For example, the information on the predictive radio link problem may include information on the future time point for the predictive radio link problem.

For example, the information on the predictive radio link problem may include an indication informing whether the predictive radio link problem is a predictive radio link failure or a predictive beam failure.

For example, the radio link monitoring configuration may include information on a threshold value for the remaining time.

For example, the radio link monitoring configuration may include information on reference signals.

For example, the radio link monitoring configuration may include information on an early radio link recovery procedure.

For example, the processor 102 may be configured to perform predictive radio link monitoring based on the radio link monitoring configuration.

For example, the processor 102 may be configured to configure a prediction window. The predictive radio link problem may be derived based on the prediction window.

For example, the processor 102 may be configured to configure a machine learning model. The predictive radio link problem may be derived by the machine learning model.

Data provided:
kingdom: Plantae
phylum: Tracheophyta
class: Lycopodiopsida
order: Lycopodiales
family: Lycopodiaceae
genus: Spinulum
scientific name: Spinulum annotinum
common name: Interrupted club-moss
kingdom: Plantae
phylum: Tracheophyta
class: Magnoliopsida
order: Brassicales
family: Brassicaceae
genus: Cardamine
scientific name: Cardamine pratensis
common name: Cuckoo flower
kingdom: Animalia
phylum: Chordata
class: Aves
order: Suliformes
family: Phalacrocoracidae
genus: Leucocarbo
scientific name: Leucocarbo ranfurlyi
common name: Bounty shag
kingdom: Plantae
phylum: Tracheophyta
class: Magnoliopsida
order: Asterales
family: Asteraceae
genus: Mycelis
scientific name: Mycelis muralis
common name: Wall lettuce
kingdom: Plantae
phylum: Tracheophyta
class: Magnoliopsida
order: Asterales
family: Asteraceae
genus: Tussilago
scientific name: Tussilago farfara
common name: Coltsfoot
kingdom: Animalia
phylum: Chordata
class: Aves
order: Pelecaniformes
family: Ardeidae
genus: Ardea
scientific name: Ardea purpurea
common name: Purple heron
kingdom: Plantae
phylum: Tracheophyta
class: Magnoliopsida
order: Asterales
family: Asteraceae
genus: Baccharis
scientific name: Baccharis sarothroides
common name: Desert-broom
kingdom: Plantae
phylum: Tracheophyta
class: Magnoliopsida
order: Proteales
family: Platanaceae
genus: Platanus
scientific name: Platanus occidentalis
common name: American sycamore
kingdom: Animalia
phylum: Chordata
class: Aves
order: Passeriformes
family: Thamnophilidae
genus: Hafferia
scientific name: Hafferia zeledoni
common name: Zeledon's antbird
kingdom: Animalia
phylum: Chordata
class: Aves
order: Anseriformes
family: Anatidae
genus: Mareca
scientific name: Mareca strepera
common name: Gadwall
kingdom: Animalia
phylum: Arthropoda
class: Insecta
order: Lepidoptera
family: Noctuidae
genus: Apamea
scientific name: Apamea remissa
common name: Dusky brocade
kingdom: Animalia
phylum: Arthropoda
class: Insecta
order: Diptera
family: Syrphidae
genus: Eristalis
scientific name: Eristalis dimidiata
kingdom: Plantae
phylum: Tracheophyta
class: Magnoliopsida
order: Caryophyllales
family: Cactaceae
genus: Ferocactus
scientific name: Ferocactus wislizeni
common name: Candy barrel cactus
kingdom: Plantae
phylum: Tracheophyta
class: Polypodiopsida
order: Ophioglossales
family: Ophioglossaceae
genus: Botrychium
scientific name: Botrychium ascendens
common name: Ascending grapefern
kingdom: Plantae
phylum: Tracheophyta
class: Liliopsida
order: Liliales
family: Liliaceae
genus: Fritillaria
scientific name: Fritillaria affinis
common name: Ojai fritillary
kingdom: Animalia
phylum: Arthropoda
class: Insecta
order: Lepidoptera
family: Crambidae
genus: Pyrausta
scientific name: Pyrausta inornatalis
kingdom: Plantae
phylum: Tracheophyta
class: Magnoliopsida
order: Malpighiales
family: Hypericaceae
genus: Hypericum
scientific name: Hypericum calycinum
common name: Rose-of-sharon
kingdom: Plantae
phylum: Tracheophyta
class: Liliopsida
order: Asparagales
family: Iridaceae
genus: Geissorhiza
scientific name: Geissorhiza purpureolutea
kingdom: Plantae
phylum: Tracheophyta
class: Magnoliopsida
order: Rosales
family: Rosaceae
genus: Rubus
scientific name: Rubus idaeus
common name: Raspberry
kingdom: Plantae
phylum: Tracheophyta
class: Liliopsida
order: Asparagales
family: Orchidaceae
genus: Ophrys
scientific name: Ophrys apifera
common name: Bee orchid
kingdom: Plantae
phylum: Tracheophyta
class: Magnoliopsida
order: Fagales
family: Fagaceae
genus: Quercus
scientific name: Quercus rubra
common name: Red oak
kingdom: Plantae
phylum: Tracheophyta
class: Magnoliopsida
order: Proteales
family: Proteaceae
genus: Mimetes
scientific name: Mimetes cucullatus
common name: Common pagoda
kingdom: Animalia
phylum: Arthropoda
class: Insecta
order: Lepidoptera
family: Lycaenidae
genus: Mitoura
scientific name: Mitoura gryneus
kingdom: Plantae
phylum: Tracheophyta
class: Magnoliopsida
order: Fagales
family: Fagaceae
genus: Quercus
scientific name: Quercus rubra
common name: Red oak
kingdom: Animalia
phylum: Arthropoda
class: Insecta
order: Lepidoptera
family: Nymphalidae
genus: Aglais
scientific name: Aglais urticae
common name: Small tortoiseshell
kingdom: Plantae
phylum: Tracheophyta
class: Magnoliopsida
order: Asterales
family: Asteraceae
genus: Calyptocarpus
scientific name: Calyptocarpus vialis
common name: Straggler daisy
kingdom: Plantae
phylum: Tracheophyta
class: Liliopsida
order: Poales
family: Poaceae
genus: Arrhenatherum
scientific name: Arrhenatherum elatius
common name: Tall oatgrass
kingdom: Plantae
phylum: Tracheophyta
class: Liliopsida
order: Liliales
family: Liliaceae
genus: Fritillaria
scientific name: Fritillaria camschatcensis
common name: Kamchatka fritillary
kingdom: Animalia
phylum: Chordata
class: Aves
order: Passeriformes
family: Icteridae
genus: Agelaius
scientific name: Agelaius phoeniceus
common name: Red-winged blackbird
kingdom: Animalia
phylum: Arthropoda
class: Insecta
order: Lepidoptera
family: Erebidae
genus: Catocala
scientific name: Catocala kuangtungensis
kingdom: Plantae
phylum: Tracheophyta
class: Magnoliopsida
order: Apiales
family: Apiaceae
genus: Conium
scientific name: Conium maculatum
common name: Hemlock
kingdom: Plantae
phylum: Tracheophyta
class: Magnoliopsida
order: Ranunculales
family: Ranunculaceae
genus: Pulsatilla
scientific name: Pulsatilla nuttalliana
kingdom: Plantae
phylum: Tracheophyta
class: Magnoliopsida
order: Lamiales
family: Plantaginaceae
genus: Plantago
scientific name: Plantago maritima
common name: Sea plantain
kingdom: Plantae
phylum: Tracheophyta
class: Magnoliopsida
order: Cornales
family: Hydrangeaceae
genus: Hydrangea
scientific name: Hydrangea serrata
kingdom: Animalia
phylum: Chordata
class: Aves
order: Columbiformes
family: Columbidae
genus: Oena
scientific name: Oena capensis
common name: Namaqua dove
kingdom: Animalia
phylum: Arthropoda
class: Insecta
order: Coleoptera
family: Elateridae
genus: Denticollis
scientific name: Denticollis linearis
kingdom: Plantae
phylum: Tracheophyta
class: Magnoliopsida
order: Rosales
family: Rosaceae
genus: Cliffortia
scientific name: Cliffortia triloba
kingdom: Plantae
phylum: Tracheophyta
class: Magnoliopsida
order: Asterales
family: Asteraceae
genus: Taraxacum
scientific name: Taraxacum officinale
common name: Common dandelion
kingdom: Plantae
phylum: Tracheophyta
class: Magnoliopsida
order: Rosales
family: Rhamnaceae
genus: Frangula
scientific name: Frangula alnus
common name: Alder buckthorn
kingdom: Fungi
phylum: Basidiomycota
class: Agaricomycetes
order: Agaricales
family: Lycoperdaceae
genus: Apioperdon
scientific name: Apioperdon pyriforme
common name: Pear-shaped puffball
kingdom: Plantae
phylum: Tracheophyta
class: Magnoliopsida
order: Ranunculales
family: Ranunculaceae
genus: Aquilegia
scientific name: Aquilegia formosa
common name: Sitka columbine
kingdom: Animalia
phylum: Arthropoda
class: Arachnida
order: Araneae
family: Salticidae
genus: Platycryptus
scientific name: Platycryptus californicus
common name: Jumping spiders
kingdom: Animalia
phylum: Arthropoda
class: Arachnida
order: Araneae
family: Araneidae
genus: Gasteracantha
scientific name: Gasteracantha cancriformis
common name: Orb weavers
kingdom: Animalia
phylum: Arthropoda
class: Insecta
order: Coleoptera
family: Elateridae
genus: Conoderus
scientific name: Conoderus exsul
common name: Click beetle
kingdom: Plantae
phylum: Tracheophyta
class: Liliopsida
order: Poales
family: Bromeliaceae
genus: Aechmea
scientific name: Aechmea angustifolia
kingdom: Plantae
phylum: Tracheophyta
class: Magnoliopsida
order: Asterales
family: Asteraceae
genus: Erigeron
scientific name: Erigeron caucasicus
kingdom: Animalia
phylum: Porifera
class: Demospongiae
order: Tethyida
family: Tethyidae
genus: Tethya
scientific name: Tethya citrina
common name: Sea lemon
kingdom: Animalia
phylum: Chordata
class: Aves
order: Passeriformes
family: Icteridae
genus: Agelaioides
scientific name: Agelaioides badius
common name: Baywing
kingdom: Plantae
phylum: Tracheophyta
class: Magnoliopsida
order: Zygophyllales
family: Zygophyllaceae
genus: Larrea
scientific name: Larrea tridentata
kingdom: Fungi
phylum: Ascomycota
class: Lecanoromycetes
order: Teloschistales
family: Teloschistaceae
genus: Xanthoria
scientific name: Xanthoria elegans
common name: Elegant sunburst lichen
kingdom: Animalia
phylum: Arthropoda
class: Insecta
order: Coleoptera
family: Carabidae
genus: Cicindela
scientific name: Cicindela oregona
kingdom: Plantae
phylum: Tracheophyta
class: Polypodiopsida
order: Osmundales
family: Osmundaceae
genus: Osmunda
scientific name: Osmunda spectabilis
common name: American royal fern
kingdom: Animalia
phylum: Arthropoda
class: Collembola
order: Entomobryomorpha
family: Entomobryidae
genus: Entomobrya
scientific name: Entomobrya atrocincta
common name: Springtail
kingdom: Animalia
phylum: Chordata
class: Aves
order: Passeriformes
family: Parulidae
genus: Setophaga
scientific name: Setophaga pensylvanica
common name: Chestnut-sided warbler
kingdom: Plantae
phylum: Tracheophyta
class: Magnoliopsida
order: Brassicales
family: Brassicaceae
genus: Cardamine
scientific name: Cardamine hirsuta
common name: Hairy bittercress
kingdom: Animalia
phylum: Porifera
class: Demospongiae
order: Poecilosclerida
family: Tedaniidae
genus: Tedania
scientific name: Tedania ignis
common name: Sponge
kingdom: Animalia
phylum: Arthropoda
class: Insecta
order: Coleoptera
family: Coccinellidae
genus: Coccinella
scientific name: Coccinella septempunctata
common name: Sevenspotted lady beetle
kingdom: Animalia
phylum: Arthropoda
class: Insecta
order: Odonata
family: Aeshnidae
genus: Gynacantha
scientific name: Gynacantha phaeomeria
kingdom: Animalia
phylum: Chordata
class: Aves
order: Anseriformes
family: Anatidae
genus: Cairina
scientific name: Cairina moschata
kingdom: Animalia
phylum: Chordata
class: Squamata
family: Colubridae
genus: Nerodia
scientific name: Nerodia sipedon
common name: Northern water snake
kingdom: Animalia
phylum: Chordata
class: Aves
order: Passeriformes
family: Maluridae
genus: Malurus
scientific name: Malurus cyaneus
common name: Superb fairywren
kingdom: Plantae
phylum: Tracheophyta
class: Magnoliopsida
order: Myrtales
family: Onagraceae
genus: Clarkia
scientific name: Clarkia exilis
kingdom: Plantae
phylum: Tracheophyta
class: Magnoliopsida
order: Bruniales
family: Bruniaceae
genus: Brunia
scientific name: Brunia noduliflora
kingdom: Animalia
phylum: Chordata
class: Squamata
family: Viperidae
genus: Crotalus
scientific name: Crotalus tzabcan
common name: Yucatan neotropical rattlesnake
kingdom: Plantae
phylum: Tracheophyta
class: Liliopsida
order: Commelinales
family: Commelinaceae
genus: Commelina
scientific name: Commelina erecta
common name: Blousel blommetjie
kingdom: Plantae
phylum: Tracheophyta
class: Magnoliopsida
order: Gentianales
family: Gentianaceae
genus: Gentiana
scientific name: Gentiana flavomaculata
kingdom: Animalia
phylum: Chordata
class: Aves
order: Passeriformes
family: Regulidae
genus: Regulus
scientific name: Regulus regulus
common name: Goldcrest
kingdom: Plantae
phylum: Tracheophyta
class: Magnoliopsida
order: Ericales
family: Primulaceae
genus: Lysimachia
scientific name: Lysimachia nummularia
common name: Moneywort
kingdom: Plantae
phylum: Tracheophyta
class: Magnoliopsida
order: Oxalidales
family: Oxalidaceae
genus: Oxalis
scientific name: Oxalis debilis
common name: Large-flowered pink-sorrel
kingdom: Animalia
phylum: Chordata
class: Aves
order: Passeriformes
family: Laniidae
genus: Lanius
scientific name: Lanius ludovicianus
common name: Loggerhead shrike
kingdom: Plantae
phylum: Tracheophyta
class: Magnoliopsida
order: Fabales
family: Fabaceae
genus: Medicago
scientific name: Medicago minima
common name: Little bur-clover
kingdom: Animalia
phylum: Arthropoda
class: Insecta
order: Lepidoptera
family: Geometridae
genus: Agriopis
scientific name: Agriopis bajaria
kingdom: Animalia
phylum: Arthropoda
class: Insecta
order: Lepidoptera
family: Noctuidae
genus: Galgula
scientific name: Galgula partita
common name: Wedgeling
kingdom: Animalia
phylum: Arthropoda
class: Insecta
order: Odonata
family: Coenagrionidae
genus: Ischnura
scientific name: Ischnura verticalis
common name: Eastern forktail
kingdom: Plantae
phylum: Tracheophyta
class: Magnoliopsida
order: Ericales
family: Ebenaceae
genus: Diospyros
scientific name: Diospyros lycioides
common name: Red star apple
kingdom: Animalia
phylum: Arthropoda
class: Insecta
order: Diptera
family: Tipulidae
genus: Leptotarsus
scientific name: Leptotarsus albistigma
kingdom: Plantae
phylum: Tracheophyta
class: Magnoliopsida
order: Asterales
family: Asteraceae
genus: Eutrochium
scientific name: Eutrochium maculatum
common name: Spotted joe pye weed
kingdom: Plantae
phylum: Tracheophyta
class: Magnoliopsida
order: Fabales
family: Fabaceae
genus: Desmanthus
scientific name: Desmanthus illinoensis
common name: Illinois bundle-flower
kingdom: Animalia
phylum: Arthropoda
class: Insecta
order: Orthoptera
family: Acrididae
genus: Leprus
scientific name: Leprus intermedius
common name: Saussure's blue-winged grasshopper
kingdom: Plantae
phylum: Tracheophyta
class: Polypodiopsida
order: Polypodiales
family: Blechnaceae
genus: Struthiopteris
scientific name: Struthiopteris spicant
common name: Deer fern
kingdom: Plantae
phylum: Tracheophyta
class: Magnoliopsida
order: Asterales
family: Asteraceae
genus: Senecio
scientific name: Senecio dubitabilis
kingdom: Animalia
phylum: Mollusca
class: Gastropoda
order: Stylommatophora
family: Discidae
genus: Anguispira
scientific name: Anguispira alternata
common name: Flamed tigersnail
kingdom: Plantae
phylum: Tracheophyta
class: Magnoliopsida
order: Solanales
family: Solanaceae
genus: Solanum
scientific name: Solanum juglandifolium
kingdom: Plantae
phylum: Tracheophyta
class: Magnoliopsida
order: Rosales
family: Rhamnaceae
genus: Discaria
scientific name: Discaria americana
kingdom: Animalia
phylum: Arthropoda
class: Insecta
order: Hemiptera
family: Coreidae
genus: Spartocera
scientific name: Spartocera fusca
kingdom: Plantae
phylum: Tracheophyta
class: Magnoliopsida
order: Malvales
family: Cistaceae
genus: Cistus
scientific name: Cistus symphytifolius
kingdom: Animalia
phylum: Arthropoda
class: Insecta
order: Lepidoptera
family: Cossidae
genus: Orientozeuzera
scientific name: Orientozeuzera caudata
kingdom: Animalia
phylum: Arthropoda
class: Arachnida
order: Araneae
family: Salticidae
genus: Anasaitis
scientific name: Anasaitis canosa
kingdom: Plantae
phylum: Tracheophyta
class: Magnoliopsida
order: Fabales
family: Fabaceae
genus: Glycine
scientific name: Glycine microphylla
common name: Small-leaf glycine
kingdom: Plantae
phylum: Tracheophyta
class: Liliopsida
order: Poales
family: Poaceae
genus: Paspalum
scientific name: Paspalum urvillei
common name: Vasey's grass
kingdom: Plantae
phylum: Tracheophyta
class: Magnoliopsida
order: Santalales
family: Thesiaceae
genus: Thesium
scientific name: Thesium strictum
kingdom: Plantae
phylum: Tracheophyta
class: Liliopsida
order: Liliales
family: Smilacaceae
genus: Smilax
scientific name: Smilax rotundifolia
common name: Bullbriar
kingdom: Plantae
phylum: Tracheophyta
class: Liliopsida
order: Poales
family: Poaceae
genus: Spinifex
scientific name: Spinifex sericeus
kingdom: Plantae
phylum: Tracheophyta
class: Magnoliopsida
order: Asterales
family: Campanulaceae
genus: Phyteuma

Things to do:
(A) Copy the section of the rows that opens with the line containing "order: Zygophyllales" and closes with the line containing "scientific name: Tedania ignis", including both of those lines.
(B) Carry on the passage about predictive radio link monitoring from the point where it stops.
The passage on predictive radio link monitoring and the rows have no connection to each other.

Responses to the tasks:
(A)
order: Zygophyllales
family: Zygophyllaceae
genus: Larrea
scientific name: Larrea tridentata
kingdom: Fungi
phylum: Ascomycota
class: Lecanoromycetes
order: Teloschistales
family: Teloschistaceae
genus: Xanthoria
scientific name: Xanthoria elegans
common name: Elegant sunburst lichen
kingdom: Animalia
phylum: Arthropoda
class: Insecta
order: Coleoptera
family: Carabidae
genus: Cicindela
scientific name: Cicindela oregona
kingdom: Plantae
phylum: Tracheophyta
class: Polypodiopsida
order: Osmundales
family: Osmundaceae
genus: Osmunda
scientific name: Osmunda spectabilis
common name: American royal fern
kingdom: Animalia
phylum: Arthropoda
class: Collembola
order: Entomobryomorpha
family: Entomobryidae
genus: Entomobrya
scientific name: Entomobrya atrocincta
common name: Springtail
kingdom: Animalia
phylum: Chordata
class: Aves
order: Passeriformes
family: Parulidae
genus: Setophaga
scientific name: Setophaga pensylvanica
common name: Chestnut-sided warbler
kingdom: Plantae
phylum: Tracheophyta
class: Magnoliopsida
order: Brassicales
family: Brassicaceae
genus: Cardamine
scientific name: Cardamine hirsuta
common name: Hairy bittercress
kingdom: Animalia
phylum: Porifera
class: Demospongiae
order: Poecilosclerida
family: Tedaniidae
genus: Tedania
scientific name: Tedania ignis

(B)
For example, the processor 102 may be configured to control the transceiver 106 to be in communication with at least one of a user equipment, a network, or an autonomous vehicle other than the wireless device.

Hereinafter, a processor for a wireless device for predictive radio link problem in a wireless communication system, according to some embodiments of the present disclosure, will be described.

The processor may be configured to control the wireless device to receive, from a network, a radio link monitoring configuration for a predictive radio link problem. The processor may be configured to control the wireless device to derive the predictive radio link problem for a future time point based on the radio link monitoring configuration. The processor may be configured to control the wireless device to determine a remaining time from a current time point to the future time point. The processor may be configured to control the wireless device to perform a procedure related to radio link recovery based on the remaining time.

For example, the predictive radio link problem may include a predictive radio link failure and/or a predictive beam failure.

For example, the procedure related to radio link recovery may comprise: based on the remaining time being less than a threshold value, performing an autonomous radio link recovery procedure.

For example, the autonomous radio link recovery procedure may include at least one of (i) performing execution of mobility based on an early recovery configuration, a conditional mobility configuration, and/or a measurement configuration, (ii) changing reference signal, (iii) performing RRC re-establishment procedure, and (iv) performing initial beam selection.

For example, the procedure related to radio link recovery comprises: based on the remaining time being greater than or equal to a threshold value, transmitting information on the predictive radio link problem to the network.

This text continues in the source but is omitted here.